Today I have talked through the designs for ENO's production of Messiah with director, Deborah Warner. Hot on the heels of her provocative new production of Brecht's Mother Courage at the National Theatre, Deborah and her team are now putting the final touches to their concept and looking forward to the first day of rehearsals. The stunning designs are being created by Tom Pye, and with a wonderful cast, led by tenor John Mark Ainsley, the ENO Orchestra and Chorus and the conducting of Handelian expert Lawrence Cummings, I feel sure that we are in for a treat.
 
Handel was the most versatile theatrical composer of the baroque period and many of his oratorios have a dramatic narrative hence the rich history of oratorio stagings over the last 10 years. 
 
Key to Deborah's concept for the production is an amateur community group of actors drawn from Westminster and representative of a contemporary urban community.

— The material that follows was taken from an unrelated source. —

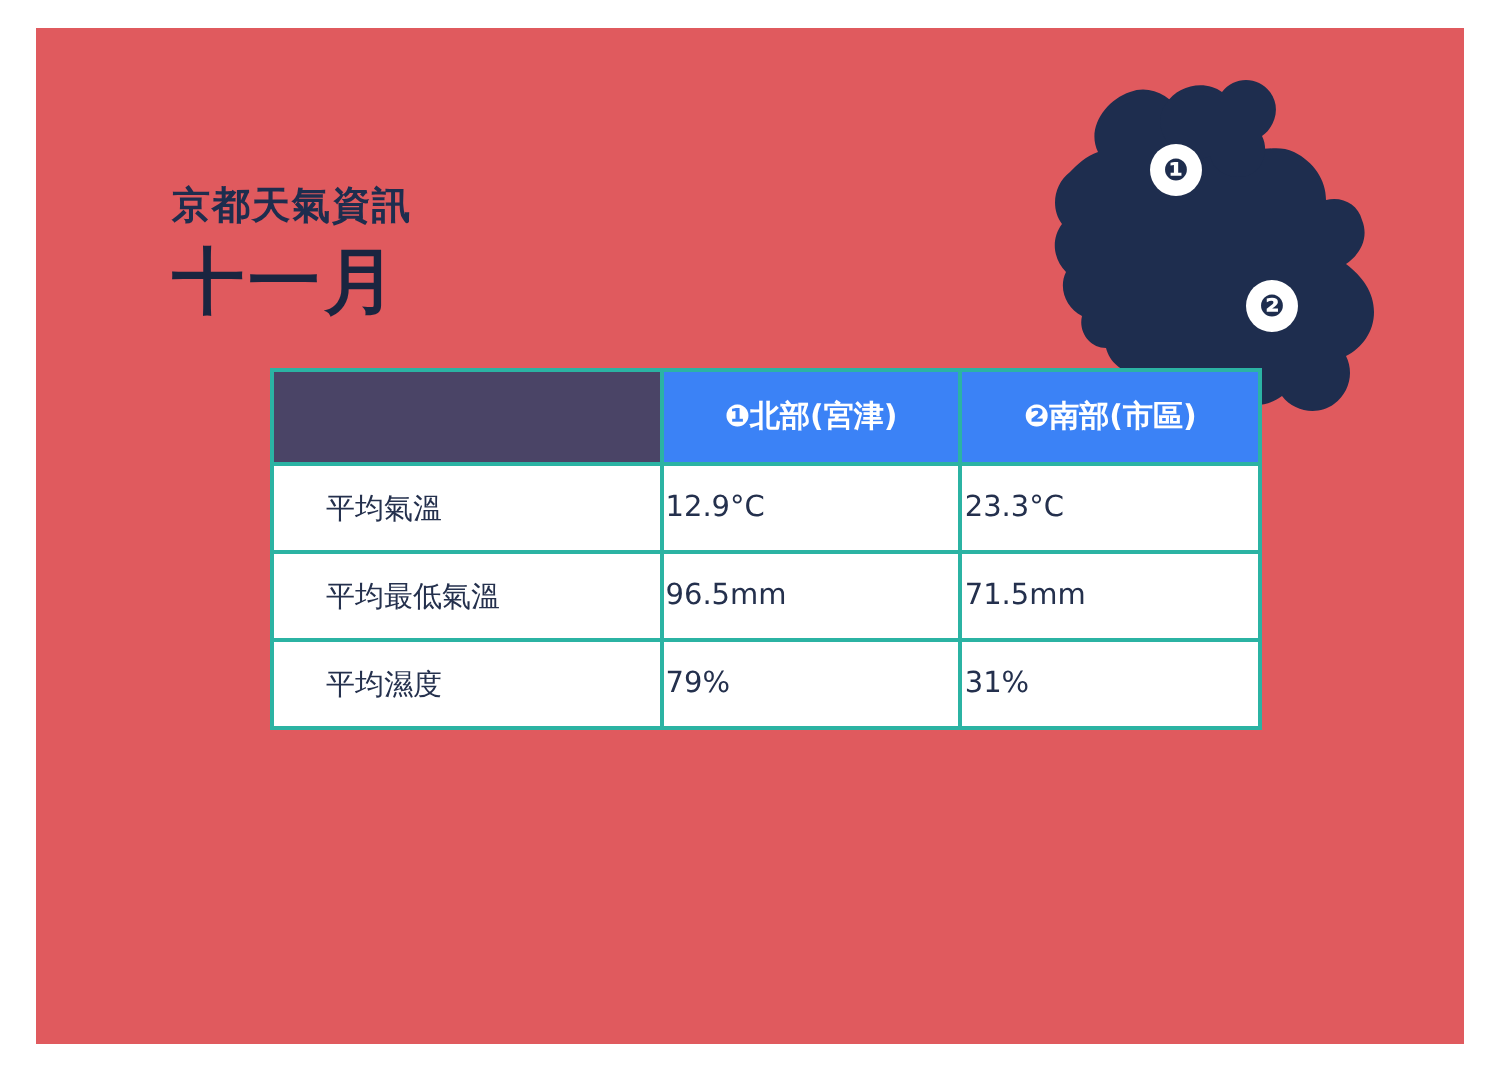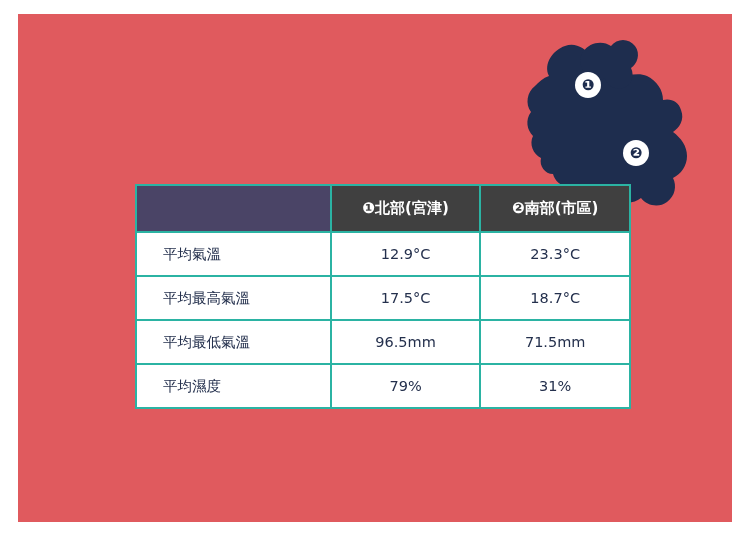"京都天氣資訊" div.title-block { html: none -> <div> <div>京都天氣資訊</div> <div>十一月</div> </div> }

Our staging of Messiah and the Sing Hallelujah project are all about community, the joy of singing together, the thrill of participating, challenging the preconceptions that the place for Handel's Messiah is in church, a scriptural oratorio exclusively for a Christian tradition. In fact the annual Christmas performances of Messiah came about because Handel would conduct the work to raise money for charity. It has over the years, after what must be millions of performances, and with the great Hallelujah Chorus, become Handel's most celebrated work. There can be no better way to end a year of celebrations for this great composer than by coming together to hear, learn and sing this wonderful work.